We only focused on risk-based methods, using baseline risk as a reference in a two-stage approach to individualizing benefit predictions. However, there is a plethora of different methods, ranging from treatment effect modeling to tree-based approaches available in more recent literature [18–21]. Many of these methods rely on incorporating treatment-covariate interactions when predicting benefit. An important caveat of such approaches is their sensitivity to overfitting, which may exaggerate the magnitude of predicted benefits. In a wide range of simulation settings, a simpler risk modeling approach was consistently better calibrated for benefit compared to more complex treatment effect modelling approaches [5]. Similarly, when SYNTAX score II, a model developed for identifying patients with complex coronary artery disease that benefit more from percutaneous coronary intervention or from coronary artery bypass grafting was redeveloped using fewer treatment-covariate interactions had better external performance compared to its predecessor [22,23]. However, whether this remains the case in a range of empirical settings still needs to be explored.

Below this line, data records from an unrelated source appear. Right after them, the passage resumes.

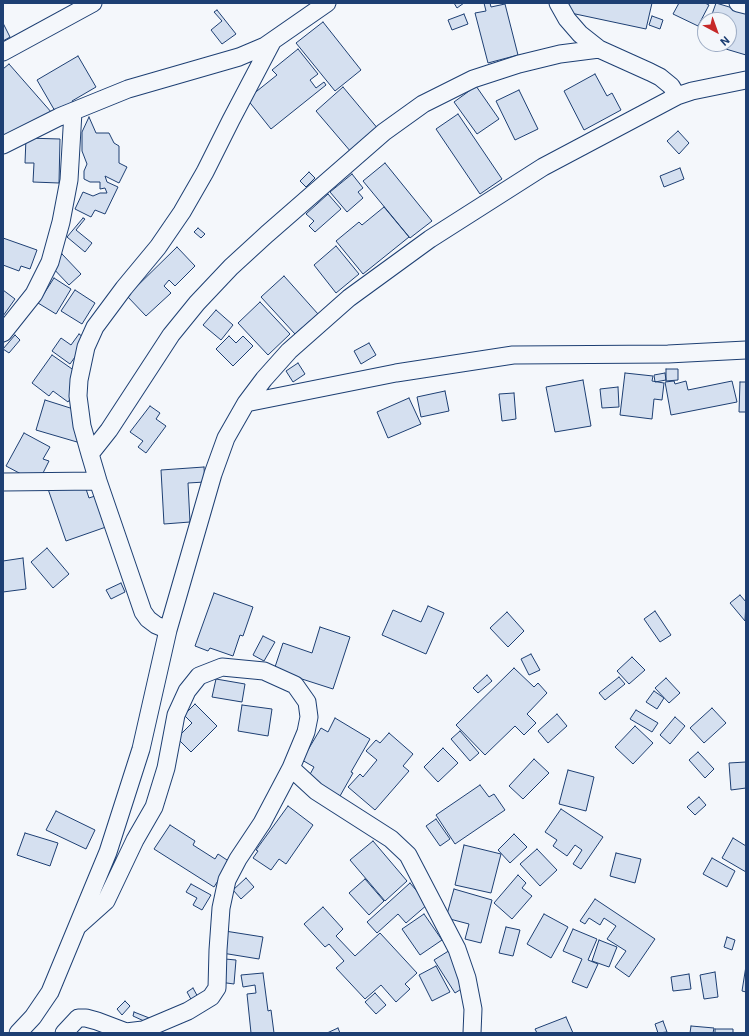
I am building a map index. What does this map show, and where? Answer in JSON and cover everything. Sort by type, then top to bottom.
[{"type":"street","points":[[3,52],[93,3]]},
{"type":"street","points":[[3,145],[73,112],[128,89],[239,57],[272,42],[327,3]]},
{"type":"street","points":[[558,3],[567,19],[580,34],[599,50],[650,72],[671,86],[677,96]]},
{"type":"street","points":[[738,3],[746,5]]},
{"type":"street","points":[[168,630],[156,625],[143,612],[98,481],[82,426],[78,396],[79,380],[86,347],[95,327],[124,288],[158,247],[182,212],[205,172],[272,42]]},
{"type":"street","points":[[90,454],[109,430],[171,335],[197,303],[231,267],[267,234],[384,132],[423,104],[473,80],[519,64],[560,54],[599,50]]},
{"type":"street","points":[[18,1033],[33,1017],[50,992],[108,852],[141,749],[168,630],[213,474],[226,438],[246,403],[264,379],[289,351],[349,298],[430,239],[543,167],[677,96],[692,91],[746,80]]},
{"type":"street","points":[[3,333],[34,294],[50,262],[61,222],[69,180],[73,112]]},
{"type":"street","points":[[246,403],[396,373],[513,355],[668,354],[746,350]]},
{"type":"street","points":[[3,482],[98,481]]},
{"type":"street","points":[[64,1033],[78,1018],[86,1018],[97,1021],[126,1032],[143,1030],[188,1011],[211,998],[217,988],[221,908],[227,880],[238,859],[262,823],[291,768],[306,732],[309,717],[307,702],[295,685],[264,671],[222,667],[199,676],[187,691],[176,716],[166,768],[154,807],[135,840],[106,901],[76,927]]},
{"type":"street","points":[[291,768],[316,791],[391,839],[408,855],[457,949],[467,978],[472,1009],[472,1033]]},
{"type":"building","points":[[454,3],[464,3],[457,8]]},
{"type":"building","points":[[484,3],[490,3],[491,7],[505,4],[518,55],[488,63],[475,13],[486,11]]},
{"type":"building","points":[[568,3],[652,3],[646,29],[566,12]]},
{"type":"building","points":[[679,3],[705,3],[709,5],[705,12],[697,12],[697,26],[673,14]]},
{"type":"building","points":[[716,3],[746,12],[746,55],[736,52],[737,12],[713,12]]},
{"type":"building","points":[[217,10],[236,34],[222,44],[211,30],[222,21],[214,12]]},
{"type":"building","points":[[464,14],[468,24],[452,30],[448,20]]},
{"type":"building","points":[[652,16],[663,20],[660,29],[649,25]]},
{"type":"building","points":[[323,22],[361,70],[335,91],[296,43]]},
{"type":"building","points":[[3,23],[10,37],[3,41]]},
{"type":"building","points":[[298,49],[318,74],[310,80],[316,88],[324,82],[326,85],[271,129],[247,99],[277,75],[272,70]]},
{"type":"building","points":[[78,56],[96,87],[72,101],[76,108],[59,118],[37,80]]},
{"type":"building","points":[[9,64],[52,113],[15,146],[3,133],[3,69]]},
{"type":"building","points":[[595,74],[607,96],[612,93],[621,110],[584,130],[564,91]]},
{"type":"building","points":[[476,86],[499,119],[477,134],[454,102]]},
{"type":"building","points":[[343,87],[384,136],[357,159],[316,111]]},
{"type":"building","points":[[519,90],[538,129],[515,140],[496,101]]},
{"type":"building","points":[[458,114],[502,179],[480,194],[436,129]]},
{"type":"building","points":[[89,117],[96,133],[109,133],[114,143],[119,146],[119,163],[127,167],[119,183],[105,176],[107,182],[118,187],[105,214],[95,210],[91,217],[75,209],[83,192],[93,196],[100,193],[107,193],[105,188],[100,189],[100,182],[90,182],[84,179],[84,171],[87,164],[82,151],[82,132]]},
{"type":"building","points":[[678,131],[689,143],[679,154],[667,141]]},
{"type":"building","points":[[26,138],[60,139],[59,183],[33,182],[34,163],[25,163]]},
{"type":"building","points":[[385,163],[432,221],[410,238],[363,181]]},
{"type":"building","points":[[680,168],[684,179],[664,187],[660,176]]},
{"type":"building","points":[[309,172],[315,178],[306,187],[300,181]]},
{"type":"building","points":[[352,174],[363,188],[358,192],[363,198],[347,212],[330,192]]},
{"type":"building","points":[[328,194],[341,209],[315,232],[309,226],[314,221],[306,214]]},
{"type":"building","points":[[384,207],[409,237],[363,274],[336,241],[359,222],[362,225]]},
{"type":"building","points":[[83,218],[85,219],[76,230],[92,243],[85,252],[67,237]]},
{"type":"building","points":[[198,228],[205,234],[201,238],[194,232]]},
{"type":"building","points":[[3,238],[37,250],[30,269],[21,266],[19,271],[3,265]]},
{"type":"building","points":[[336,246],[359,274],[336,293],[314,265]]},
{"type":"building","points":[[177,247],[195,266],[175,286],[169,280],[164,286],[171,293],[146,316],[127,296]]},
{"type":"building","points":[[62,254],[81,274],[69,285],[50,265]]},
{"type":"building","points":[[284,276],[318,314],[295,334],[261,297]]},
{"type":"building","points":[[54,278],[71,289],[56,314],[38,303]]},
{"type":"building","points":[[3,290],[15,299],[3,316]]},
{"type":"building","points":[[75,290],[95,303],[82,324],[61,311]]},
{"type":"building","points":[[260,302],[290,334],[268,355],[238,323]]},
{"type":"building","points":[[216,310],[233,325],[221,340],[203,325]]},
{"type":"building","points":[[79,334],[87,340],[70,364],[52,351],[61,338],[71,345]]},
{"type":"building","points":[[15,335],[20,340],[9,353],[3,349]]},
{"type":"building","points":[[229,336],[236,343],[243,336],[253,346],[233,366],[216,349]]},
{"type":"building","points":[[369,343],[376,355],[361,364],[354,351]]},
{"type":"building","points":[[52,355],[85,378],[68,402],[53,391],[49,396],[32,383]]},
{"type":"building","points":[[298,363],[305,374],[293,382],[286,371]]},
{"type":"building","points":[[666,369],[678,369],[678,380],[666,381]]},
{"type":"building","points":[[625,373],[653,376],[652,381],[664,383],[662,400],[654,399],[652,419],[620,415]]},
{"type":"building","points":[[665,373],[666,380],[655,382],[654,375]]},
{"type":"building","points":[[583,380],[591,426],[555,432],[546,387]]},
{"type":"building","points":[[674,381],[675,384],[686,381],[688,390],[732,381],[737,402],[671,415],[665,382]]},
{"type":"building","points":[[740,382],[746,382],[746,412],[739,412]]},
{"type":"building","points":[[618,387],[619,407],[602,408],[600,389]]},
{"type":"building","points":[[445,391],[449,411],[421,417],[417,397]]},
{"type":"building","points":[[514,393],[516,419],[502,421],[499,394]]},
{"type":"building","points":[[409,398],[421,424],[388,438],[377,412]]},
{"type":"building","points":[[45,400],[86,413],[77,442],[36,430]]},
{"type":"building","points":[[150,406],[160,413],[156,419],[166,426],[146,453],[138,447],[143,441],[130,432]]},
{"type":"building","points":[[24,433],[50,447],[43,459],[49,461],[38,483],[6,466]]},
{"type":"building","points":[[204,467],[205,482],[188,483],[190,522],[164,524],[161,470]]},
{"type":"building","points":[[82,477],[89,498],[95,496],[106,527],[66,541],[48,489]]},
{"type":"building","points":[[47,548],[69,574],[53,588],[31,562]]},
{"type":"building","points":[[23,558],[26,589],[3,592],[3,561]]},
{"type":"building","points":[[121,583],[125,592],[111,599],[106,590]]},
{"type":"building","points":[[214,593],[253,607],[243,636],[240,635],[233,656],[210,648],[208,651],[195,646]]},
{"type":"building","points":[[740,595],[746,602],[745,621],[730,603]]},
{"type":"building","points":[[428,606],[444,613],[426,654],[382,635],[393,610],[421,622]]},
{"type":"building","points":[[655,611],[671,635],[660,642],[644,619]]},
{"type":"building","points":[[507,612],[524,631],[508,647],[490,628]]},
{"type":"building","points":[[320,627],[350,637],[333,689],[274,670],[283,643],[312,653]]},
{"type":"building","points":[[263,636],[275,642],[264,661],[253,655]]},
{"type":"building","points":[[531,654],[540,670],[529,675],[521,659]]},
{"type":"building","points":[[632,657],[645,670],[629,684],[617,671]]},
{"type":"building","points":[[514,668],[534,687],[538,683],[547,693],[527,714],[536,723],[524,735],[515,726],[485,755],[456,725]]},
{"type":"building","points":[[487,675],[492,681],[478,693],[473,688]]},
{"type":"building","points":[[619,677],[625,684],[605,700],[599,693]]},
{"type":"building","points":[[666,678],[680,693],[669,703],[655,688]]},
{"type":"building","points":[[216,679],[245,684],[242,702],[212,697]]},
{"type":"building","points":[[654,691],[664,698],[657,709],[646,702]]},
{"type":"building","points":[[195,704],[217,726],[191,752],[177,738],[192,723],[184,715]]},
{"type":"building","points":[[242,705],[272,709],[268,736],[238,731]]},
{"type":"building","points":[[712,708],[726,723],[704,743],[690,728]]},
{"type":"building","points":[[636,710],[658,723],[652,732],[630,719]]},
{"type":"building","points":[[557,714],[567,726],[548,743],[538,731]]},
{"type":"building","points":[[675,717],[685,726],[670,744],[660,735]]},
{"type":"building","points":[[335,718],[370,739],[351,772],[353,773],[340,796],[308,778],[314,767],[302,760],[321,728],[328,732]]},
{"type":"building","points":[[635,726],[653,743],[633,764],[615,747]]},
{"type":"building","points":[[460,731],[479,753],[470,761],[451,739]]},
{"type":"building","points":[[389,733],[413,754],[403,766],[409,771],[375,810],[348,787],[360,774],[363,777],[377,760],[366,751],[376,740],[380,743]]},
{"type":"building","points":[[443,748],[458,763],[438,782],[424,767]]},
{"type":"building","points":[[698,752],[714,769],[705,778],[689,760]]},
{"type":"building","points":[[534,759],[549,773],[523,799],[509,786]]},
{"type":"building","points":[[746,762],[746,788],[731,790],[729,763]]},
{"type":"building","points":[[568,770],[594,777],[586,811],[559,804]]},
{"type":"building","points":[[480,785],[489,797],[494,794],[505,810],[455,844],[436,815]]},
{"type":"building","points":[[699,797],[706,805],[695,815],[687,807]]},
{"type":"building","points":[[288,806],[313,825],[286,864],[279,859],[271,870],[253,858],[258,851],[256,850]]},
{"type":"building","points":[[561,809],[603,837],[581,869],[573,864],[582,850],[575,845],[567,856],[553,846],[557,840],[545,832]]},
{"type":"building","points":[[56,811],[95,830],[86,849],[46,830]]},
{"type":"building","points":[[436,819],[450,839],[440,846],[426,826]]},
{"type":"building","points":[[170,825],[195,841],[193,845],[215,859],[218,854],[230,862],[214,887],[154,849]]},
{"type":"building","points":[[25,833],[58,843],[50,866],[17,855]]},
{"type":"building","points":[[514,834],[527,847],[510,863],[498,850]]},
{"type":"building","points":[[733,838],[746,846],[746,872],[722,858]]},
{"type":"building","points":[[373,841],[407,881],[385,901],[350,860]]},
{"type":"building","points":[[464,845],[501,854],[491,893],[455,885]]},
{"type":"building","points":[[537,849],[557,870],[540,886],[520,864]]},
{"type":"building","points":[[616,853],[641,859],[635,883],[610,876]]},
{"type":"building","points":[[712,858],[735,871],[727,887],[703,874]]},
{"type":"building","points":[[518,875],[526,883],[522,888],[532,896],[512,919],[494,903]]},
{"type":"building","points":[[246,878],[254,887],[241,899],[233,890]]},
{"type":"building","points":[[365,879],[384,901],[369,915],[349,893]]},
{"type":"building","points":[[410,883],[428,904],[406,923],[398,914],[377,933],[367,922]]},
{"type":"building","points":[[191,884],[211,895],[202,910],[193,905],[197,898],[186,892]]},
{"type":"building","points":[[454,889],[492,900],[481,943],[465,939],[469,924],[446,918]]},
{"type":"building","points":[[595,899],[655,939],[629,977],[615,967],[626,951],[607,939],[616,926],[604,918],[600,925],[589,918],[585,924],[580,921]]},
{"type":"building","points":[[323,907],[343,929],[336,936],[355,956],[380,933],[417,973],[405,984],[410,989],[396,1002],[381,985],[365,999],[336,968],[344,961],[329,944],[325,947],[304,924]]},
{"type":"building","points":[[424,914],[442,940],[420,955],[402,929]]},
{"type":"building","points":[[544,914],[568,927],[551,958],[527,944]]},
{"type":"building","points":[[506,927],[520,930],[513,956],[499,953]]},
{"type":"building","points":[[573,929],[597,939],[588,960],[598,964],[587,988],[572,982],[582,959],[563,951]]},
{"type":"building","points":[[225,931],[263,937],[259,959],[222,953]]},
{"type":"building","points":[[727,937],[735,940],[732,950],[724,947]]},
{"type":"building","points":[[599,940],[617,947],[609,967],[592,961]]},
{"type":"building","points":[[455,947],[471,983],[455,993],[434,960]]},
{"type":"building","points":[[214,958],[236,960],[234,984],[212,981]]},
{"type":"building","points":[[436,966],[450,992],[432,1001],[419,975]]},
{"type":"building","points":[[746,966],[746,992],[742,991]]},
{"type":"building","points":[[715,972],[718,997],[704,999],[700,975]]},
{"type":"building","points":[[263,973],[268,1011],[271,1010],[274,1033],[251,1033],[247,994],[256,993],[255,985],[243,987],[241,975]]},
{"type":"building","points":[[689,974],[691,989],[673,991],[671,977]]},
{"type":"building","points":[[193,988],[199,999],[193,1003],[187,992]]},
{"type":"building","points":[[375,993],[386,1005],[376,1014],[365,1002]]},
{"type":"building","points":[[125,1001],[130,1006],[122,1015],[117,1009]]},
{"type":"building","points":[[134,1012],[157,1021],[154,1028],[165,1033],[139,1033],[144,1021],[133,1016]]},
{"type":"building","points":[[566,1017],[573,1033],[537,1033],[535,1029]]},
{"type":"building","points":[[663,1021],[667,1032],[658,1033],[655,1024]]},
{"type":"building","points":[[691,1026],[714,1028],[713,1033],[690,1033]]},
{"type":"building","points":[[338,1028],[340,1033],[327,1033]]},
{"type":"building","points":[[715,1029],[733,1029],[733,1033],[715,1033]]}]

In conclusion, the linear interaction approach is a viable option with moderate sample sizes and/or moderately performing risk prediction models, assuming a non-constant relative treatment effect plausible. RCS-3 is a better option with more abundant sample size and when non-monotonic deviations from a constant relative treatment effect and/or substantial treatment-related harms are anticipated. Increasing the complexity of the RCS models by increasing the number of knots does not improve benefit prediction. Using AIC for model selection is attractive with larger sample size.